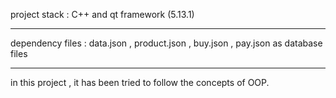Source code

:project stack :
	C++ and qt framework (5.13.1)

--------------------------------------------------------------------------

dependency files :
	data.json , product.json , buy.json , pay.json as database files

--------------------------------------------------------------------------

in this project , it has been tried to follow the concepts of OOP.
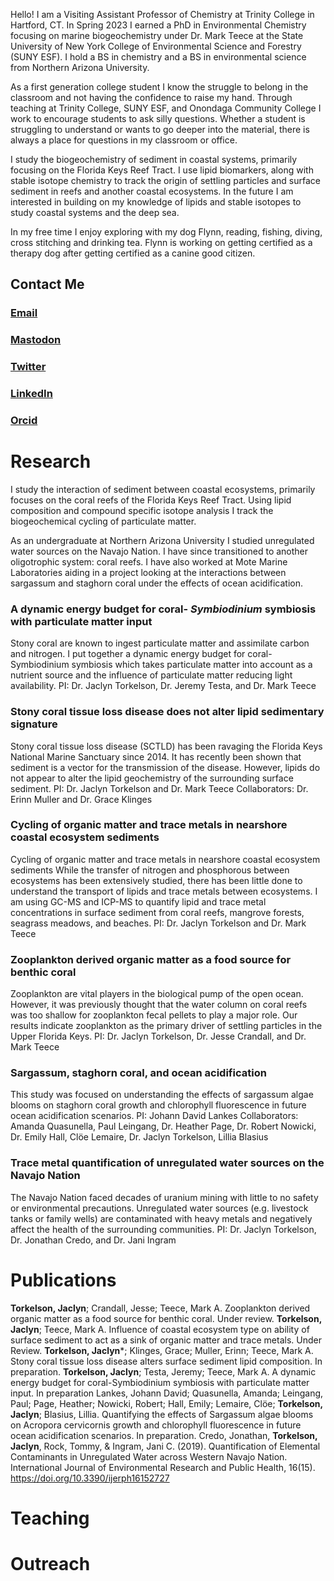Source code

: 
Hello! I am a Visiting Assistant Professor of Chemistry at Trinity College in Hartford, CT. In Spring 2023 I earned a PhD in Environmental Chemistry focusing on marine biogeochemistry under Dr. Mark Teece at the State University of New York College of Environmental Science and Forestry (SUNY ESF). I hold a BS in chemistry and a BS in environmental science from Northern Arizona University.

As a first generation college student I know the struggle to belong in the classroom and not having the confidence to raise my hand. Through teaching at Trinity College, SUNY ESF, and Onondaga Community College I work to encourage students to ask silly questions. Whether a student is struggling to understand or wants to go deeper into the material, there is always a place for questions in my classroom or office.

I study the biogeochemistry of sediment in coastal systems, primarily focusing on the Florida Keys Reef Tract. I use lipid biomarkers, along with stable isotope chemistry to track the origin of settling particles and surface sediment in reefs and another coastal ecosystems. In the future I am interested in building on my knowledge of lipids and stable isotopes to study coastal systems and the deep sea.

In my free time I enjoy exploring with my dog Flynn, reading, fishing, diving, cross stitching and drinking tea. Flynn is working on getting certified as a therapy dog after getting certified as a canine good citizen.

## Contact Me
### [Email](@jftork@gmail.com)
### [Mastodon](https://ecoevo.social/@DesertAndReef)
### [Twitter](https://twitter.com/DesertAndReef)
### [LinkedIn](https://www.linkedin.com/in/jaclyn-torkelson-930a3aa5/)
### [Orcid](https://orcid.org/my-orcid?orcid=0000-0001-6740-4059)

# Research
I study the interaction of sediment between coastal ecosystems, primarily focuses on the coral reefs of the Florida Keys Reef Tract. Using lipid composition and compound specific isotope analysis I track the biogeochemical cycling of particulate matter. 

As an undergraduate at Northern Arizona University I studied unregulated water sources on the Navajo Nation. I have since transitioned to another oligotrophic system: coral reefs. I have also worked at Mote Marine Laboratories aiding in a project looking at the interactions between sargassum and staghorn coral under the effects of ocean acidification.

### A dynamic energy budget for coral- _Symbiodinium_ symbiosis with particulate matter input
Stony coral are known to ingest particulate matter and assimilate carbon and nitrogen. I put together a dynamic energy budget for coral-Symbiodinium symbiosis which takes particulate matter into account as a nutrient source and the influence of particulate matter reducing light availability.
PI: Dr. Jaclyn Torkelson, Dr. Jeremy Testa, and Dr. Mark Teece

### Stony coral tissue loss disease does not alter lipid sedimentary signature
Stony coral tissue loss disease (SCTLD) has been ravaging the Florida Keys National Marine Sanctuary since 2014. It has recently been shown that sediment is a vector for the transmission of the disease. However, lipids do not appear to alter the lipid geochemistry of the surrounding surface sediment.
PI: Dr. Jaclyn Torkelson and Dr. Mark Teece
Collaborators: Dr. Erinn Muller and Dr. Grace Klinges

### Cycling of organic matter and trace metals in nearshore coastal ecosystem sediments
Cycling of organic matter and trace metals in nearshore coastal ecosystem sediments
While the transfer of nitrogen and phosphorous between ecosystems has been extensively studied, there has been little done to understand the transport of lipids and trace metals between ecosystems. I am using GC-MS and ICP-MS to quantify lipid and trace metal concentrations in surface sediment from coral reefs, mangrove forests, seagrass meadows, and beaches.
PI: Dr. Jaclyn Torkelson and Dr. Mark Teece

### Zooplankton derived organic matter as a food source for benthic coral
Zooplankton are vital players in the biological pump of the open ocean. However, it was previously thought that the water column on coral reefs was too shallow for zooplankton fecal pellets to play a major role. Our results indicate zooplankton as the primary driver of settling particles in the Upper Florida Keys.
PI: Dr. Jaclyn Torkelson, Dr. Jesse Crandall, and Dr. Mark Teece

### Sargassum, staghorn coral, and ocean acidification
This study was focused on understanding the effects of sargassum algae blooms on staghorn coral growth and chlorophyll fluorescence in future ocean acidification scenarios.
PI: Johann David Lankes
Collaborators: Amanda Quasunella, Paul Leingang, Dr. Heather Page, Dr. Robert Nowicki, Dr. Emily Hall, Clöe Lemaire, Dr. Jaclyn Torkelson, Lillia Blasius

### Trace metal quantification of unregulated water sources on the Navajo Nation
The Navajo Nation faced decades of uranium mining with little to no safety or environmental precautions. Unregulated water sources (e.g. livestock tanks or family wells) are contaminated with heavy metals and negatively affect the health of the surrounding communities.
PI: Dr. Jaclyn Torkelson, Dr. Jonathan Credo, and Dr. Jani Ingram

# Publications
**Torkelson, Jaclyn**; Crandall, Jesse; Teece, Mark A. Zooplankton derived organic matter as a food source for benthic coral. Under review.
**Torkelson, Jaclyn**; Teece, Mark A. Influence of coastal ecosystem type on ability of surface sediment to act as a sink of organic matter and trace metals. Under Review. 
**Torkelson, Jaclyn***; Klinges, Grace; Muller, Erinn; Teece, Mark A. Stony coral tissue loss disease alters surface sediment lipid composition. In preparation.
**Torkelson, Jaclyn**; Testa, Jeremy; Teece, Mark A. A dynamic energy budget for coral-Symbiodinium symbiosis with particulate matter input. In preparation
Lankes, Johann David; Quasunella, Amanda; Leingang, Paul; Page, Heather; Nowicki, Robert; Hall, Emily; Lemaire, Clöe; **Torkelson, Jaclyn**; Blasius, Lillia. Quantifying the effects of Sargassum algae blooms on Acropora cervicornis growth and chlorophyll fluorescence in future ocean acidification scenarios. In preparation.
Credo, Jonathan, **Torkelson, Jaclyn**, Rock, Tommy, & Ingram, Jani C. (2019). Quantification of Elemental Contaminants in Unregulated Water across Western Navajo Nation. International Journal of Environmental Research and Public Health, 16(15). https://doi.org/10.3390/ijerph16152727

# Teaching

# Outreach

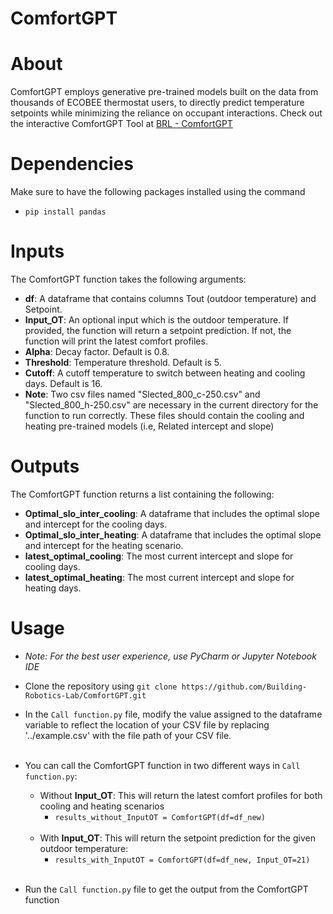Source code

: # ComfortGPT

# About
ComfortGPT employs generative pre-trained models built on the data from thousands of ECOBEE thermostat users, to directly predict temperature setpoints while minimizing the reliance on occupant interactions.
Check out the interactive ComfortGPT Tool at [BRL - ComfortGPT](https://building-robotics-lab.github.io/brlab/#/comfortgpt)

# Dependencies
Make sure to have the following packages installed using the command
- `pip install pandas`

# Inputs
The ComfortGPT function takes the following arguments:
- **df**: A dataframe that contains columns Tout (outdoor temperature) and Setpoint.
- **Input_OT**: An optional input which is the outdoor temperature. If provided, the function will return a setpoint prediction. If not, the function will print the latest comfort profiles.
- **Alpha**: Decay factor. Default is 0.8.
- **Threshold**: Temperature threshold. Default is 5.
- **Cutoff**: A cutoff temperature to switch between heating and cooling days. Default is 16.
- **Note**: Two csv files named "Slected_800_c-250.csv" and "Slected_800_h-250.csv" are necessary in the current directory for the function to run correctly. These files should contain the cooling and heating pre-trained models (i.e, Related intercept and slope)

# Outputs
The ComfortGPT function returns a list containing the following:
- **Optimal_slo_inter_cooling**: A dataframe that includes the optimal slope and intercept for the cooling days.
- **Optimal_slo_inter_heating**: A dataframe that includes the optimal slope and intercept for the heating scenario.
- **latest_optimal_cooling**: The most current intercept and slope for cooling days.
- **latest_optimal_heating**: The most current intercept and slope for heating days.

# Usage
- *Note: For the best user experience, use PyCharm or Jupyter Notebook IDE*
- Clone the repository using `git clone https://github.com/Building-Robotics-Lab/ComfortGPT.git`
- In the `Call function.py` file, modify the value assigned to the dataframe variable to reflect the location of your CSV file by replacing '../example.csv' with the file path of your CSV file. <br /><br />

- You can call the ComfortGPT function in two different ways in `Call function.py`:
  - Without **Input_OT**: This will return the latest comfort profiles for both cooling and heating scenarios
    - `results_without_InputOT = ComfortGPT(df=df_new)` <br /><br />
  - With **Input_OT**: This will return the setpoint prediction for the given outdoor temperature:
    - `results_with_InputOT = ComfortGPT(df=df_new, Input_OT=21)`
<br /><br />
- Run the `Call function.py` file to get the output from the ComfortGPT function
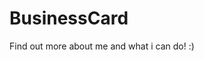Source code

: # BusinessCard
Find out more about me and what i can do! :)

<!--

css Standard:
Display inline, up to 48 units, the exception being when the style length begins in the line less than 6 units before line end,

p{background: radial-gradient(circle,#000000da,black,gray);}

which obviously exceeds the 48 unit line, is free to display on the continued -6 block line, or on a new line.

lines should be of similar intent, 

p{color:red; font-size:10px; font-weight:bold;}


JS standard:
Good luck!

Git
--T = Tasklist Changes

Missing Certificates (Likely Spelling problems)


Grasshopper: All & Folder
Phub: TS ,JS ADV, JQUERY

-->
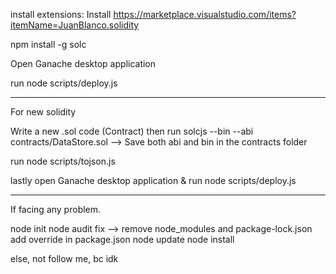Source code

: install extensions: Install https://marketplace.visualstudio.com/items?itemName=JuanBlanco.solidity

npm install -g solc

Open Ganache desktop application

run node scripts/deploy.js


------------------------------------------
For new solidity

Write a new .sol code (Contract) then 
run solcjs --bin --abi contracts/DataStore.sol --> Save both abi and bin in the contracts folder

run node scripts/tojson.js

lastly open Ganache desktop application & run node scripts/deploy.js

-----------------------------------------

If facing any problem.

node init
node audit fix --> remove node_modules and package-lock.json
add override in package.json
node update
node install

else, not follow me, bc idk
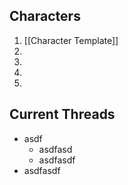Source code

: ## Characters
1. [[Character Template]]
2.
3.
4.
5.

## Current Threads
- asdf
	- asdfasd
	- asdfasdf
- asdfasdf

##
+++
• _TASK GOAL_
For every line in the data above that holds "Trinity", return the line itself.

• _YOUR SOLUTION_
Hello! I am a Visiting Assistant Professor of Chemistry at Trinity College in Hartford, CT. In Spring 2023 I earned a PhD in Environmental Chemistry focusing on marine biogeochemistry under Dr. Mark Teece at the State University of New York College of Environmental Science and Forestry (SUNY ESF). I hold a BS in chemistry and a BS in environmental science from Northern Arizona University.
As a first generation college student I know the struggle to belong in the classroom and not having the confidence to raise my hand. Through teaching at Trinity College, SUNY ESF, and Onondaga Community College I work to encourage students to ask silly questions. Whether a student is struggling to understand or wants to go deeper into the material, there is always a place for questions in my classroom or office.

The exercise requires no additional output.